Task directions: From the entries below, return only the lines starting at the one that contains "potted succulent: none [118,273,143,308]" and ending at the one that contains "desk: present [61,150,186,215]", exactly as they stand.

:: Supplied information

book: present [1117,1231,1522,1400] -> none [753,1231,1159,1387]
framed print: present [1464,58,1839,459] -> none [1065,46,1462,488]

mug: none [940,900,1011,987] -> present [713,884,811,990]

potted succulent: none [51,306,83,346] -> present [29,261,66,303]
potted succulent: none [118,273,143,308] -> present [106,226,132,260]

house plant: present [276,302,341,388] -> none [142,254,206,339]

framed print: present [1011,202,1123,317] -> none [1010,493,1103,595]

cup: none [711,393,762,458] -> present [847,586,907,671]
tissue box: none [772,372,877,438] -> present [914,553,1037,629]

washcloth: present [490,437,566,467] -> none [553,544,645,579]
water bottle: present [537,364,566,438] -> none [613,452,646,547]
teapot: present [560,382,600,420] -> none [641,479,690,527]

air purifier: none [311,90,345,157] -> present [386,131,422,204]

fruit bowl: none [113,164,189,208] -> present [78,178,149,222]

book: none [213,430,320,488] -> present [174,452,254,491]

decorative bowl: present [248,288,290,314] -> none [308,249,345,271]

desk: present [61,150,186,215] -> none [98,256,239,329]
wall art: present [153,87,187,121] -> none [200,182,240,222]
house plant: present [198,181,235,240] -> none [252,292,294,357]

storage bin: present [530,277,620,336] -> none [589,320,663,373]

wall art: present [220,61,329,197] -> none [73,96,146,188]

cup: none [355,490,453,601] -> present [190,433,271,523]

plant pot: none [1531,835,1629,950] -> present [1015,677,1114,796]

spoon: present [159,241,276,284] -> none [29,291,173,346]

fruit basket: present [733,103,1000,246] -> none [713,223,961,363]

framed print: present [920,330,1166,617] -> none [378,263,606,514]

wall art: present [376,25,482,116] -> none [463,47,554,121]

::::

Output of the task:
potted succulent: none [118,273,143,308] -> present [106,226,132,260]

house plant: present [276,302,341,388] -> none [142,254,206,339]

framed print: present [1011,202,1123,317] -> none [1010,493,1103,595]

cup: none [711,393,762,458] -> present [847,586,907,671]
tissue box: none [772,372,877,438] -> present [914,553,1037,629]

washcloth: present [490,437,566,467] -> none [553,544,645,579]
water bottle: present [537,364,566,438] -> none [613,452,646,547]
teapot: present [560,382,600,420] -> none [641,479,690,527]

air purifier: none [311,90,345,157] -> present [386,131,422,204]

fruit bowl: none [113,164,189,208] -> present [78,178,149,222]

book: none [213,430,320,488] -> present [174,452,254,491]

decorative bowl: present [248,288,290,314] -> none [308,249,345,271]

desk: present [61,150,186,215] -> none [98,256,239,329]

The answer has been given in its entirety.